Something about his plight reminds him of Napoleon and Mussolini. He has been offered family visits but refused them, fearing that the women would cry to see how he lives now.

These were some of the thoughts of Iraq’s former dictator as he bantered with fellow defendants, members of his defense team and courtroom guards Monday during recesses at his trial.

Unknown to Hussein and the others, microphones in the courtroom were live, and their voices were audible to Arabic translators working for foreign reporters in a glassed-off gallery nearby.

After nearly two years in solitary confinement, Hussein seemed buoyed by the chance to talk, especially with men who were once part of his ruling coterie. As the center of attention from the moment he entered the court, he was again, if only briefly and on a confined stage, the dominant figure he was during his 24 years in power.

One passage seemed tinged with dark possibilities. That came when Hussein’s chief lawyer, Khalil al-Dulaimi, was talking to him about the merits of the prosecution and defense teams.

“Mr. President, about what you suggested, I think that if we find a weak member in our team we take him off, but if there is a weak member in that team we leave him there,” Dulaimi said, as recorded by a translator for The Chicago Tribune. “It weakens their position and strengthens our position.”

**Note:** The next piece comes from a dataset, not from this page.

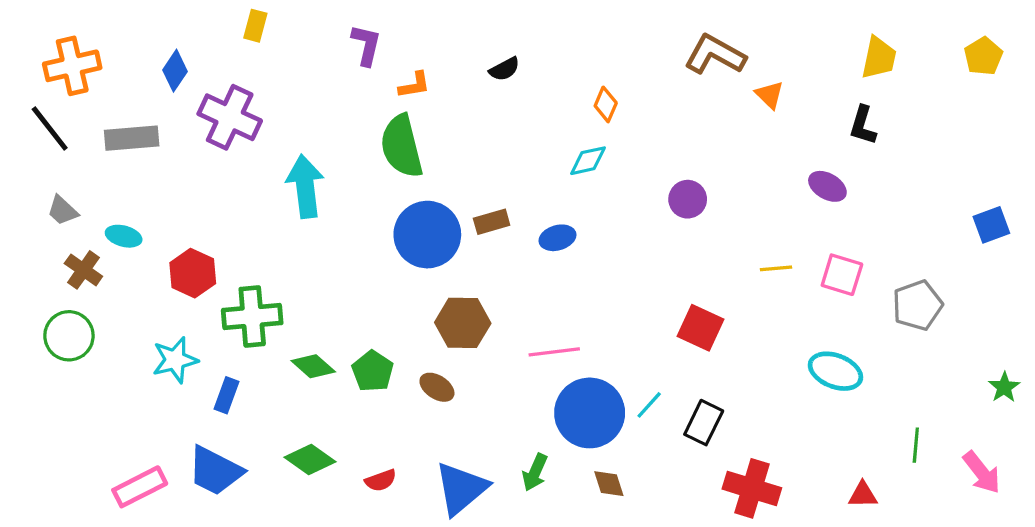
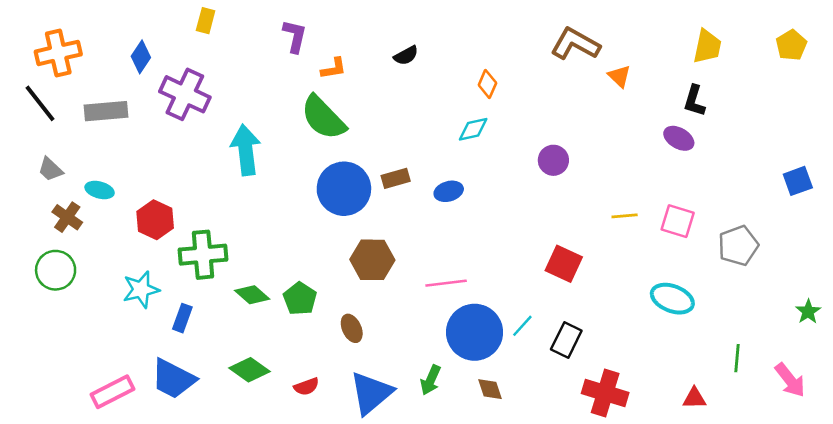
green semicircle: (402, 146) -> (323, 118), turned -30
purple ellipse: (827, 186) -> (679, 138), moved
brown ellipse: (437, 387) -> (352, 328), moved, turned 32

The reference to “that team” was interpreted as meaning the prosecution. The Tribune’s notes, referring to Dulaimi, said, “He made a little underhand cupping motion with his hand as he said the words ‘take him off.”‘

What exactly did Dulaimi mean? Removing a weak lawyer from the defense team was understandable enough. But by what means did the chief lawyer imagine that he or anybody on the defense team could choose to “leave” – or not leave – a member of the prosecution team in place? The notes threw no further light on the matter.

For the rest, Hussein seemed pretty much like any other prisoner.

He compared notes on conditions at the American detention centers with Awad al-Bandar, the former chief judge of the revolutionary court under Hussein.

“I don’t care for the food,” Hussein said. “I only eat what I like.”

Then he added, “I walk through four iron gates to get to the area where I can take my morning walk,” where he had about 30 feet to stretch his legs.